## [DOCUMENT EXCERPT]
--*--

And what is true of literature may be true of history also. The contemporary holy wars of Islam are as wrong-headed but, so far at least, less deep in blood than the Crusades. Ireland is endlessly re-enacting the days of Oliver Cromwell and William of Orange. Yugoslavs were murdering each other as a result of divisions in the Roman Empire. And yet we are busily closing our eyes to all these valuable clues. Shakespeare is dying out in schools, no one learns poetry by heart and literature seems to have begun with Animal Farm, Lord of the Flies and, perhaps, The Hobbit. History begins, in our schools, with the Russian Revolution or, at its most remote, the origins of the 1914 war.
So the Delphic instructions to know ourselves, Shakespeare's advice, put into the mouth of Polonius in one of the rare moments when he was being sensible, ‘to thine own self be true’, and Montaigne's announcement that living ‘is my trade and my art’ are made harder by severing relations with the past. Perhaps Yeats's bequests are, in fact, the most valuable assets we can leave, the ‘learned Italian things… the proud stones of Greece’ and, above all, ‘Poet's imaginings’. These may give us wider, clearer views, but the whole truth is still unknowable. The definitive map of our universe doesn't exist. Those who think they know it all usually know the least; those who think they have all the answers have always lost the plot.
2. Changing Your Life – and ‘The Man in Sneakers’
I live surrounded by ageing rockers. Joe Brown of The Bruvvers is in the next village, Jim Capaldi of Traffic is in a nearby town, George Harrison, until his untimely death, lived in Henley, and our great friends are a beautiful pair of twins, known to us as the Heavenlies, who are married to members of the group Deep Purple. Jon Lord, the keyboard player and one of the founders of the group, has changed his life and now successfully composes classical music. One of my own changes of life is more rapid and fundamental.
I am at my first rock concert, admittedly late in life. Deep Purple, having toured the world and played to many thousands of enthusiasts in Bengal, where they were greeted with headlines like ‘The Rock Heroes are in Town’, are giving a concert in Oxford. The theatre is packed with an almost all-male audience, many of them playing air guitar or standing with their arms raised, swaying to the music.

--*--

## [DATA EXCERPTS]
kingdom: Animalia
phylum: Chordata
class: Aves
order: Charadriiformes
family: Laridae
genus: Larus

--*--

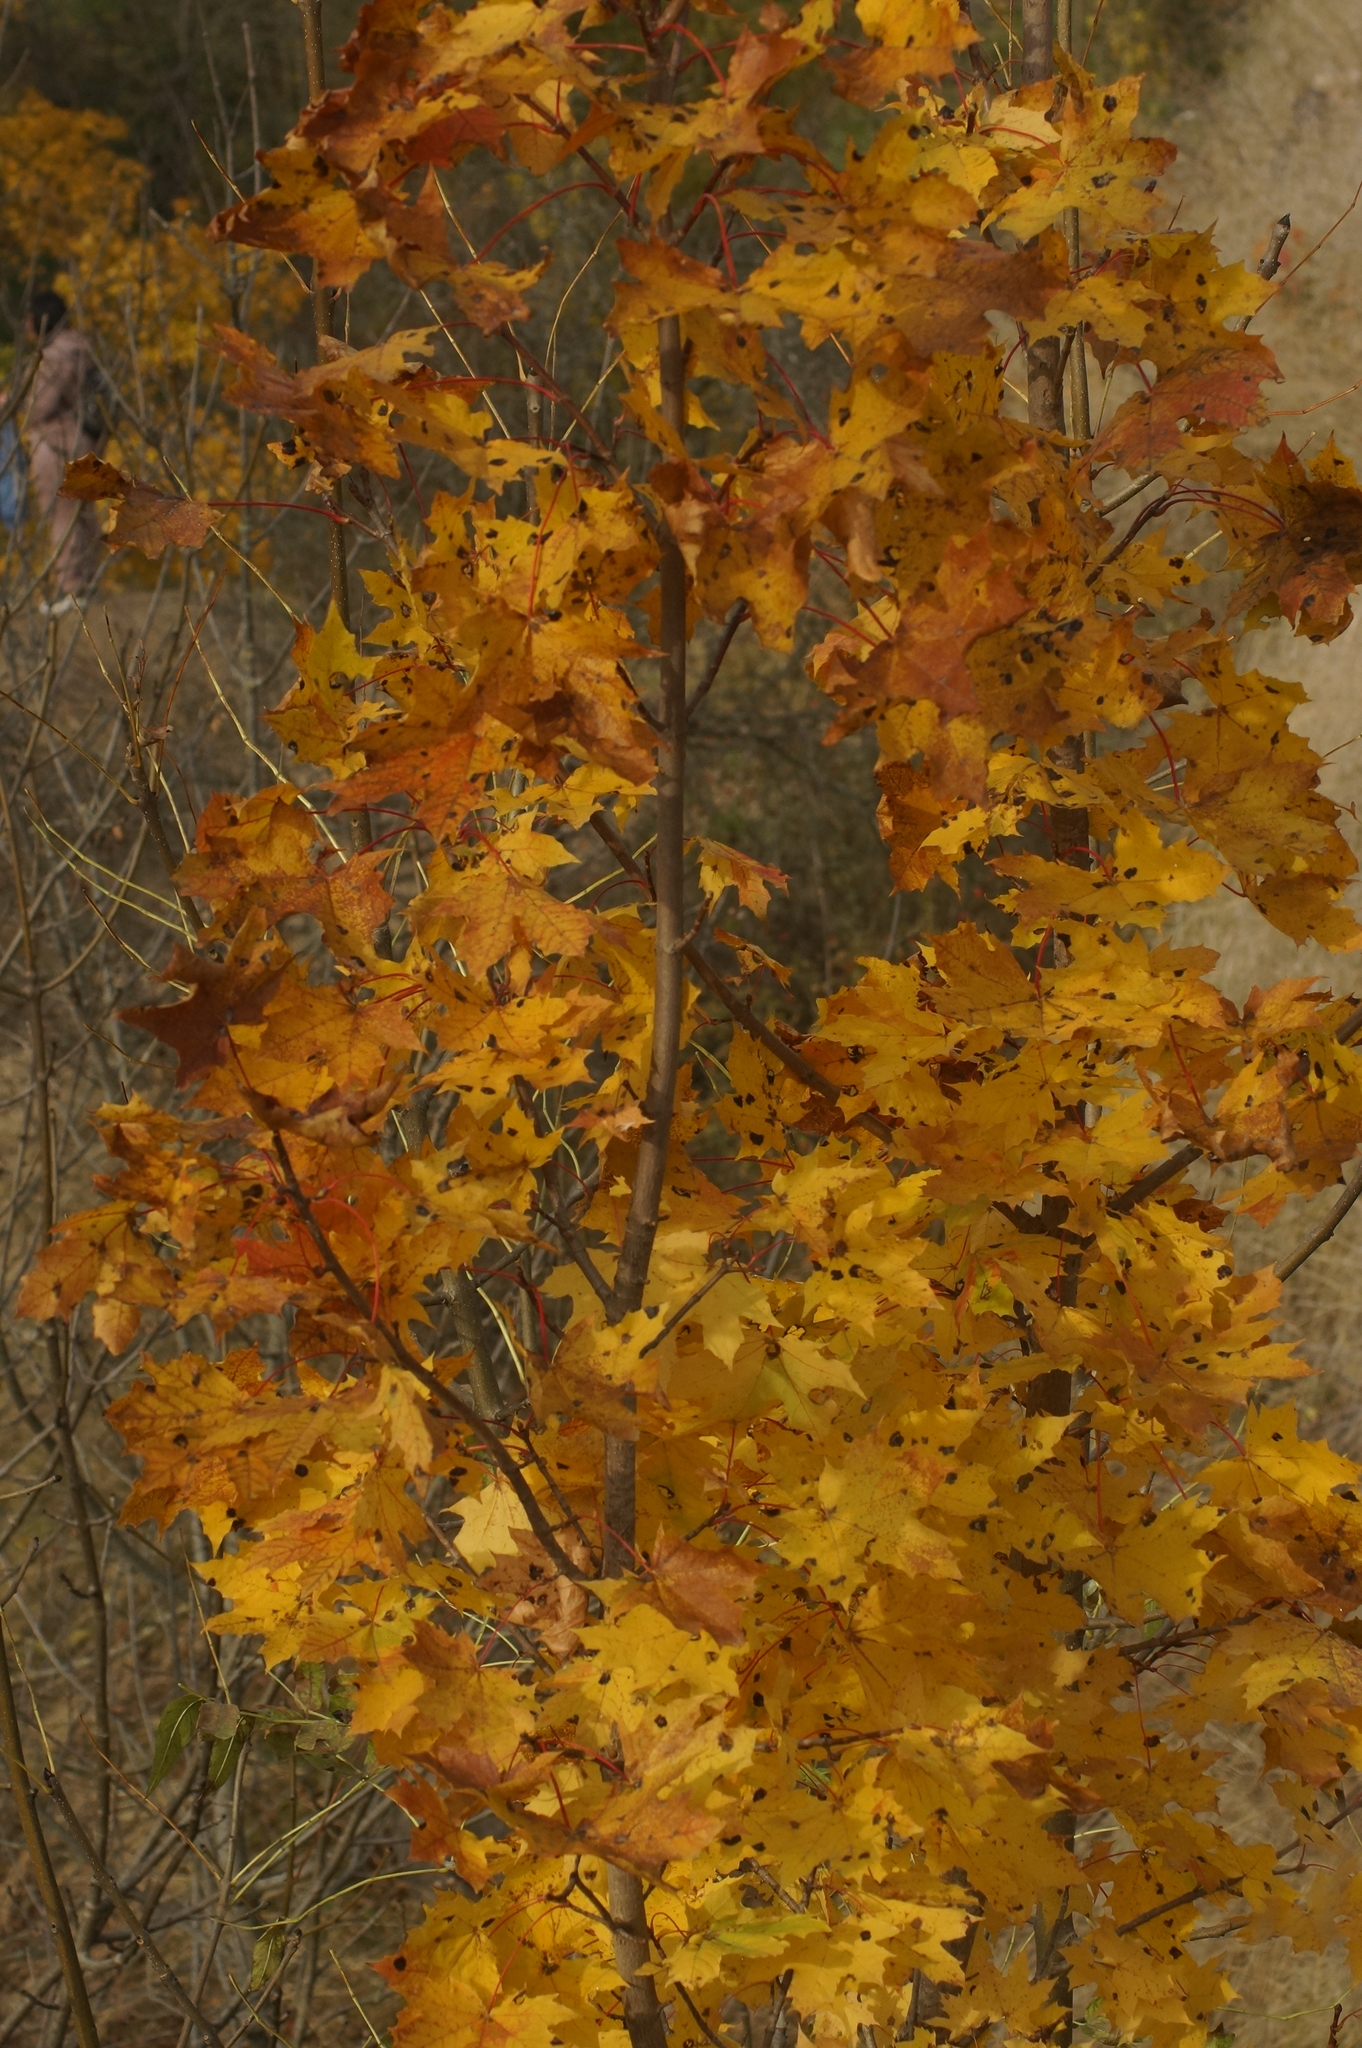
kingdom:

--*--

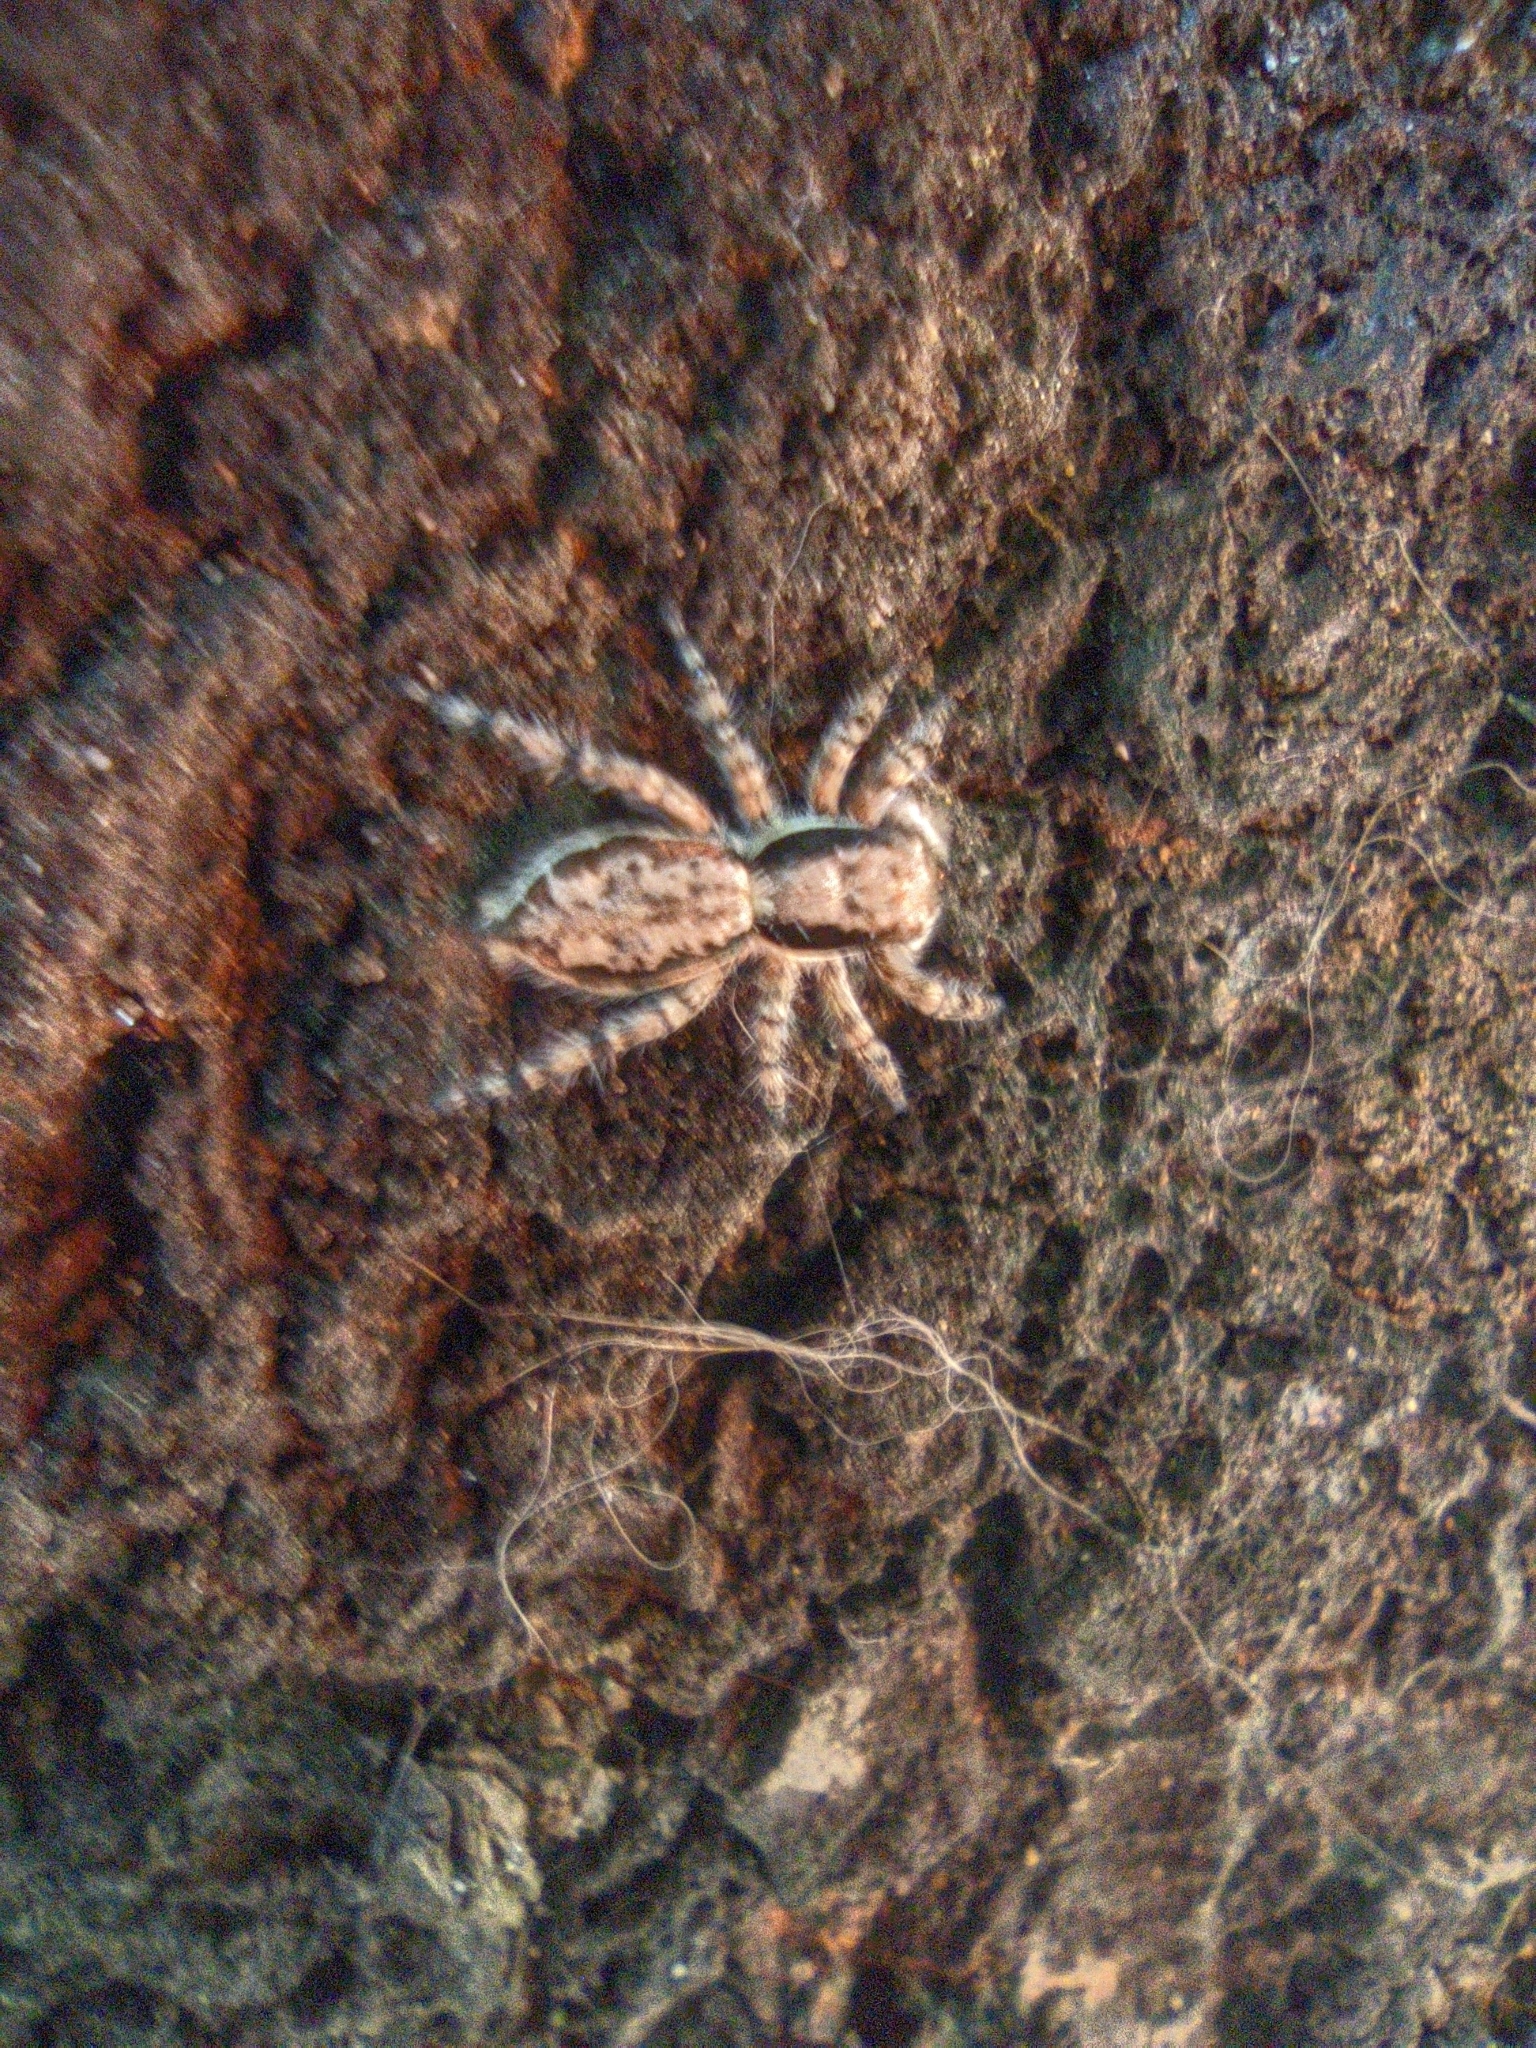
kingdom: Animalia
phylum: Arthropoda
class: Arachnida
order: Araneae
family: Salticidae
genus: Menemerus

--*--

## [EXERCISE A]
Name every individual musician the excerpt mentions by name in its description of the rock performers living nearby.
## [EXERCISE B]
Quote the excerpt starting with "I am at my first" and going on through "to the music.".

## [WRITTEN REPLY A]
Joe Brown, Jim Capaldi, George Harrison, Jon Lord

## [WRITTEN REPLY B]
I am at my first rock concert, admittedly late in life. Deep Purple, having toured the world and played to many thousands of enthusiasts in Bengal, where they were greeted with headlines like ‘The Rock Heroes are in Town’, are giving a concert in Oxford. The theatre is packed with an almost all-male audience, many of them playing air guitar or standing with their arms raised, swaying to the music.